*** Opening of EXERCISE PASSAGE ***
Next we're going to create a new workspace called `ccfraudworkspace` for our model, then set it as our current workspace context.  We'll be doing this through the SDK, but here's an example of doing it through the Wallaroo dashboard.

The method we'll introduce below will either **create** a new workspace if it doesn't exist, or **select** an existing workspace.  So if you create the workspace `ccfraudworkspace` then you're covered either way.

The first part is to return to your Wallaroo Dashboard.  In the top navigation panel next to your user name there's a drop down with your workspaces.  In this example it just has "My Workspace".  Select **View Workspaces**.

![Select View Workspaces](./images/wallaroo-101/wallaroo-dashboard-select-view-workspaces.png)

From here, enter the name of our new workspace as `ccfraud-workspace`.  If it already exists, you can skip this step.

* **IMPORTANT NOTE**:  Workspaces do not have forced unique names.  It is highly recommended to use an existing workspace when possible, or establish a naming convention for your workspaces to keep their names unique to remove confusion with teams.

![Create ccfraud-workspace](./images/wallaroo-101/wallaroo-dashboard-create-workspace-ccfraud.png)

Once complete, you'll be able to select the workspace from the drop down list in your dashboard.

![ccfraud-workspace exists](./images/wallaroo-101/wallaroo-dashboard-ccfraud-workspace-exists.png)

Just for the sake of this tutorial, we'll use the SDK below to create our workspace , assign as our **current workspace**, then display all of the workspaces we have at the moment.  We'll also set up for our models and pipelines down the road, so we have one spot to change names to whatever fits your organization's standards best.

To allow this tutorial to be run multiple times or by multiple users in the same Wallaroo instance, a random 4 character prefix will be added to the workspace, pipeline, and model.

When we create our new workspace, we'll save it in the Python variable `workspace` so we can refer to it as needed.

In [5]:
import string
import random

# make a random 4 character prefix
prefix= ''.join(random.choice(string.ascii_lowercase) for i in range(4))
*** Close of EXERCISE PASSAGE ***
*WORK INSTRUCTION 1*. Return every line of the listing that contains the string "tensions", treating uppercase and lowercase letters as distinct.
The Wallaroo tutorial and the listing have no connection to each other.
*** Opening of DATA SHOWN ***
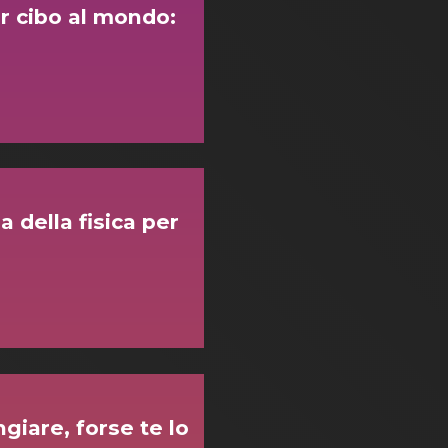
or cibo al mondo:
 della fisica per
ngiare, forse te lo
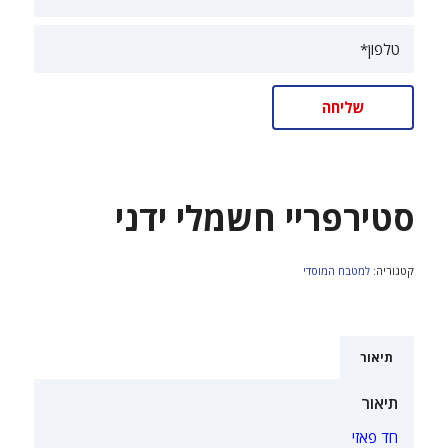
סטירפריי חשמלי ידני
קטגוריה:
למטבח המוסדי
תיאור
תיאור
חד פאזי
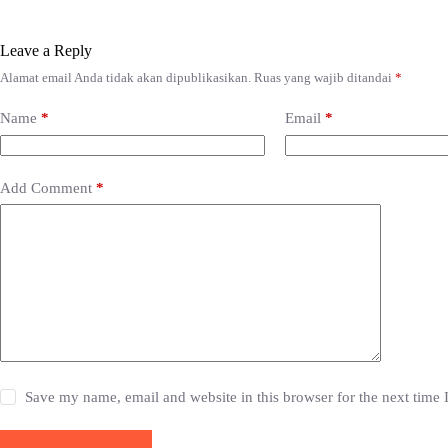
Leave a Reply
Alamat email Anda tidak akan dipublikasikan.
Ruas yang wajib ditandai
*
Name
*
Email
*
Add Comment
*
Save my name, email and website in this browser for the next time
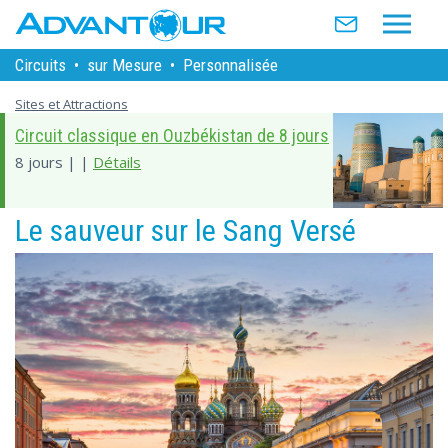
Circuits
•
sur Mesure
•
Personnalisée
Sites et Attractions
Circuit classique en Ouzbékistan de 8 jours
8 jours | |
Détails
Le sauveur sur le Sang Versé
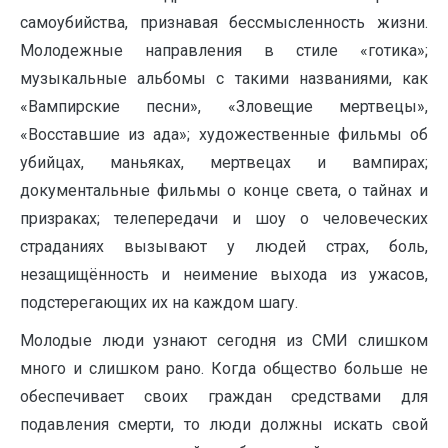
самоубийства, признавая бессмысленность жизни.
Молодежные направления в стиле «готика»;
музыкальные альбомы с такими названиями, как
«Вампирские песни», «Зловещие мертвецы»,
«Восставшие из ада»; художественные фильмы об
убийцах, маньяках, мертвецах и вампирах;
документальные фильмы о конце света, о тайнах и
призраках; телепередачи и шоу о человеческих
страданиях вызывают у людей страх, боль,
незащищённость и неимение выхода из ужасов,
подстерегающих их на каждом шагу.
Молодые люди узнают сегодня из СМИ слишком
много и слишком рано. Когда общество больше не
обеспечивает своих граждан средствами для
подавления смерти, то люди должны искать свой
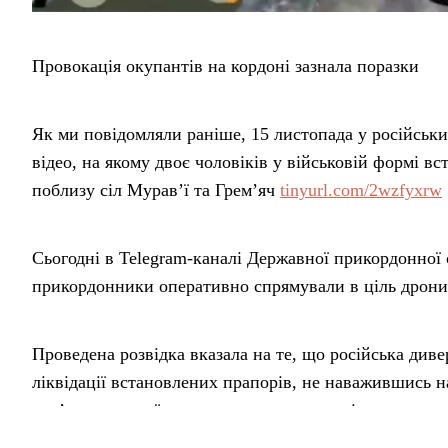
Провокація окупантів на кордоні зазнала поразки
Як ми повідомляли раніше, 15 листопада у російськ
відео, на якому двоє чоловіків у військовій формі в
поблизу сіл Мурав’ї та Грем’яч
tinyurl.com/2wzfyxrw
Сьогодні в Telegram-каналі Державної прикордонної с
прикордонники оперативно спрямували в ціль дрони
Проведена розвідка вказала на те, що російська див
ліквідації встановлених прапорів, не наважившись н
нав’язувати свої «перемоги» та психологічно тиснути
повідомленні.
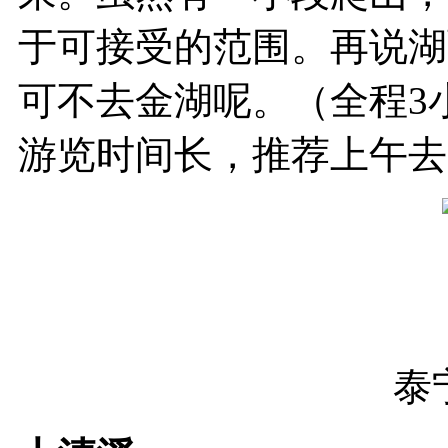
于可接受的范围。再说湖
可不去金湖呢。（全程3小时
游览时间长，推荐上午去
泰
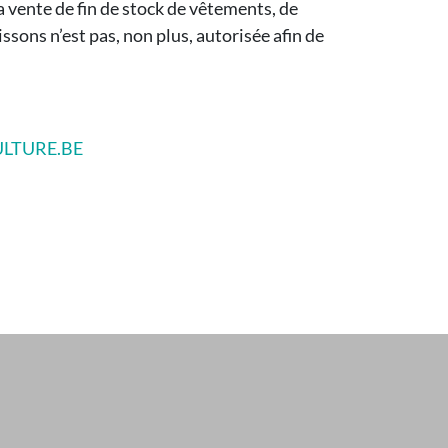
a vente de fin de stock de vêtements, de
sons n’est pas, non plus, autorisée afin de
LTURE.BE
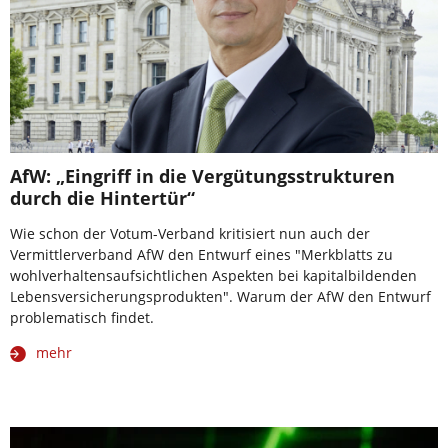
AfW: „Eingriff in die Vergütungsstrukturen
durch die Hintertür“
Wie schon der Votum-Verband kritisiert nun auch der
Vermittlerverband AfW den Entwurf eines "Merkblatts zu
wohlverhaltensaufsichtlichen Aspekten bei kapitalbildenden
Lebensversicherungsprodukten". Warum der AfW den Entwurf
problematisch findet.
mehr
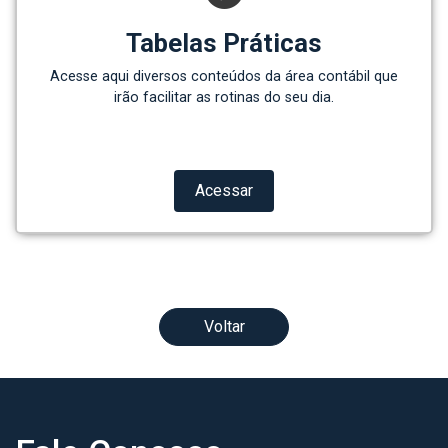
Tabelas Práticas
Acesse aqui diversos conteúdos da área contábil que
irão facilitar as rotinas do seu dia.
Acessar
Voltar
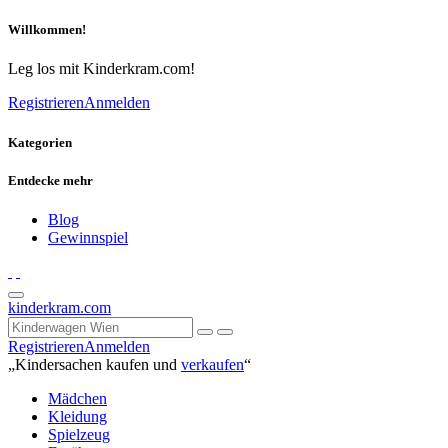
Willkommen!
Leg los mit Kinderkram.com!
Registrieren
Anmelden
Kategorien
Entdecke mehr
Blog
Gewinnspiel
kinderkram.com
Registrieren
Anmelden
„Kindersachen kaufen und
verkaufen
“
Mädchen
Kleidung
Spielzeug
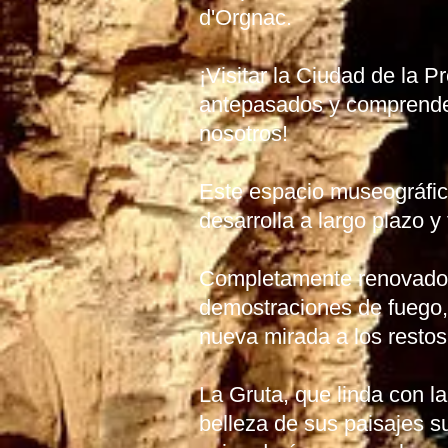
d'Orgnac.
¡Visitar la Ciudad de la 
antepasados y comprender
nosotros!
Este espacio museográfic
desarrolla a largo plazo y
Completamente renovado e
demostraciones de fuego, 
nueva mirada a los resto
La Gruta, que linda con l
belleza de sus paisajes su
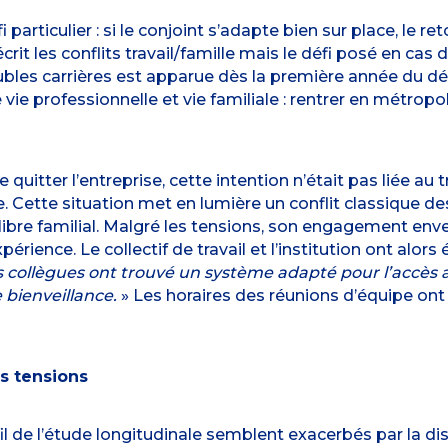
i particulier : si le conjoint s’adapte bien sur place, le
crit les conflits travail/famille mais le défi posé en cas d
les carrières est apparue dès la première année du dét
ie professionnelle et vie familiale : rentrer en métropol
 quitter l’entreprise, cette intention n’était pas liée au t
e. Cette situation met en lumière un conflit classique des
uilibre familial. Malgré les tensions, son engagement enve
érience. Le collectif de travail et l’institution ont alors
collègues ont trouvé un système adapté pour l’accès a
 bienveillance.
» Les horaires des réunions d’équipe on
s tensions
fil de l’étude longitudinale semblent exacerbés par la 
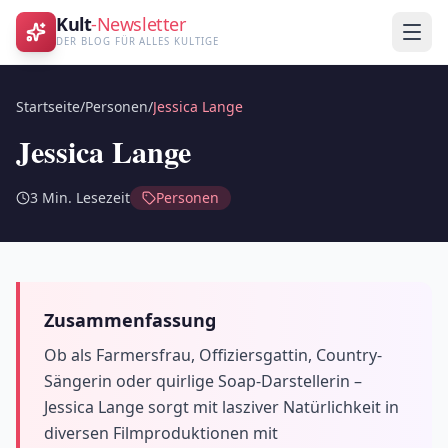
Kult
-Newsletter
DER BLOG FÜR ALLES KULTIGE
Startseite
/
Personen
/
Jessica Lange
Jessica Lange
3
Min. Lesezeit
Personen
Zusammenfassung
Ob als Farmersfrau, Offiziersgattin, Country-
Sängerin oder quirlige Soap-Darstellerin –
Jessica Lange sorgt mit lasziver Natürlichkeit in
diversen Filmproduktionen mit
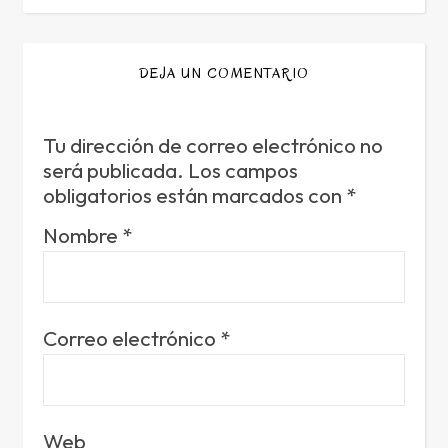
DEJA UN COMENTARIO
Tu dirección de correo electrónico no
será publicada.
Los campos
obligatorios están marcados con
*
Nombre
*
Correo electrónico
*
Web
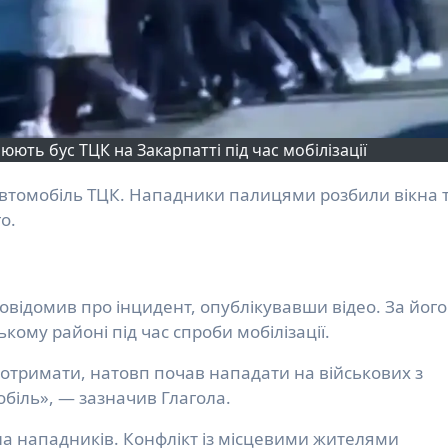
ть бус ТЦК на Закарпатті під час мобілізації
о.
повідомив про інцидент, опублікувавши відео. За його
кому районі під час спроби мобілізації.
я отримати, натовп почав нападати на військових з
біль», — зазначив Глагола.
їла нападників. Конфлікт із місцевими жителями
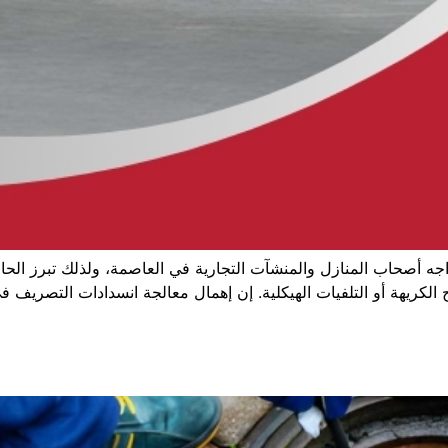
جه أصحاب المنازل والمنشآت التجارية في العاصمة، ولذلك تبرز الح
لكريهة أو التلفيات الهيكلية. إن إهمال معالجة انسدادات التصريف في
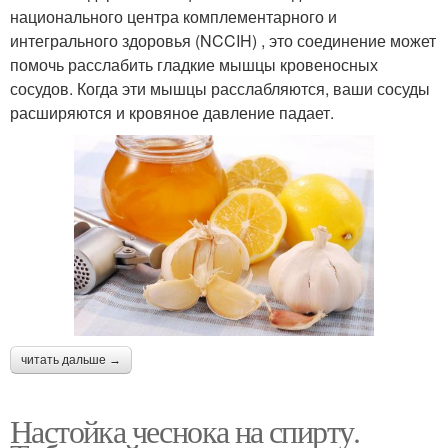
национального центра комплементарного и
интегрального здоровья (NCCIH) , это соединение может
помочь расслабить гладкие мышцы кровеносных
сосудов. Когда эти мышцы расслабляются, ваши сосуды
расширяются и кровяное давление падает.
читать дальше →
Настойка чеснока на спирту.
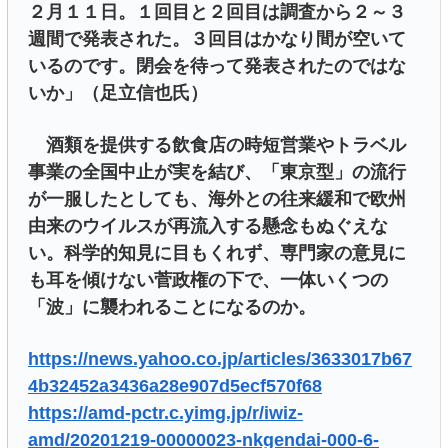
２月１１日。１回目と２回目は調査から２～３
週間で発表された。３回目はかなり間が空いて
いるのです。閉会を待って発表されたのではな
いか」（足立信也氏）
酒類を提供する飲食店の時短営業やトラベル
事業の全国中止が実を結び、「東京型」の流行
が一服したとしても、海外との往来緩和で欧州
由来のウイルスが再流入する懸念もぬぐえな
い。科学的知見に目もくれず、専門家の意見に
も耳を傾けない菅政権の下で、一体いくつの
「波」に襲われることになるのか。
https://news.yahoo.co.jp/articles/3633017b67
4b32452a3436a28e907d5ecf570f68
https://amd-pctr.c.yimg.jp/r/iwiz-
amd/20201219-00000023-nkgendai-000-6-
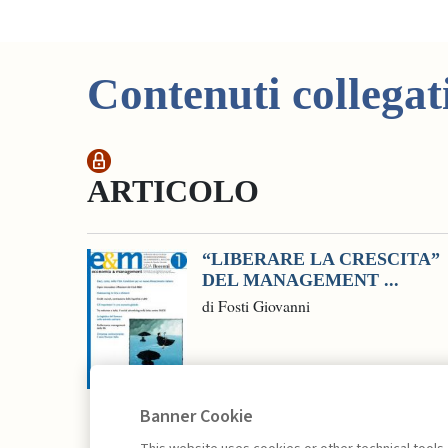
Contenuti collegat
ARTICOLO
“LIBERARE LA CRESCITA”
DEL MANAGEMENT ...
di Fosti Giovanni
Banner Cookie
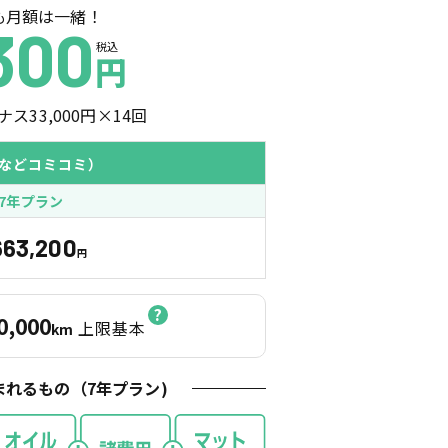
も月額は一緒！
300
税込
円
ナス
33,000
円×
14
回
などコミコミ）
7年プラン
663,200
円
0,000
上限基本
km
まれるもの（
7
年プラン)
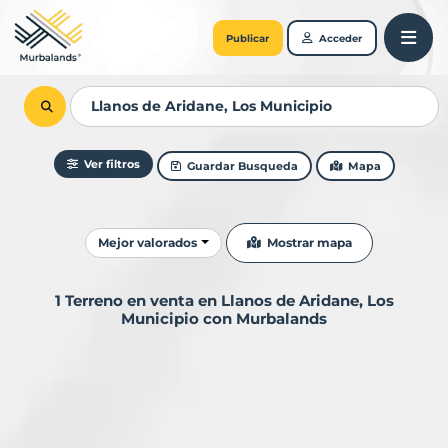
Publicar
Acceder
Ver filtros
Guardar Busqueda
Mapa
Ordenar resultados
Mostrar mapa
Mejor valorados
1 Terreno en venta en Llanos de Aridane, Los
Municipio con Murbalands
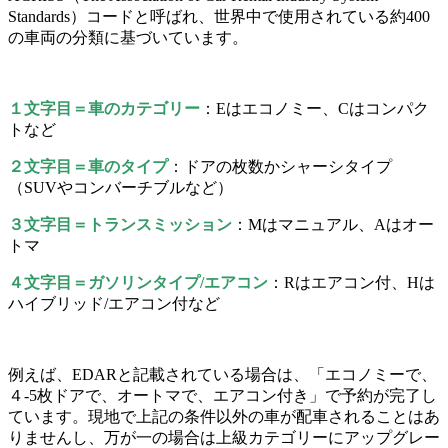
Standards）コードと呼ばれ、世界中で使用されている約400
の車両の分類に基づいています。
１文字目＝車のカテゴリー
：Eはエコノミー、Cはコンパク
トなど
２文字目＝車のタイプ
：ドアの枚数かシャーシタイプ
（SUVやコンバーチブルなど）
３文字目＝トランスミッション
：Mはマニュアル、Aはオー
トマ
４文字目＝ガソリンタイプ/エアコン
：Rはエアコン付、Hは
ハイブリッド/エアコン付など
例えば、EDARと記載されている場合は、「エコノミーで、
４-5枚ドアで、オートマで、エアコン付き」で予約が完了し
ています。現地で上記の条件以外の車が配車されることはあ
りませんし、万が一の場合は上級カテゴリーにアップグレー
*** Close of DATA SHOWN ***
*WORK INSTRUCTION 2*. Translate this sentence from the Wallaroo tutorial into Spanish: "When we create our new workspace, we'll save it in the Python variable `workspace` so we can refer to it as needed."

*TASK OUTPUT 1*.
uilibre familial. Malgré les tensions, son engagement enve
s tensions

*TASK OUTPUT 2*. Cuando creemos nuestro nuevo espacio de trabajo, lo guardaremos en la variable de Python `workspace` para poder consultarlo cuando sea necesario.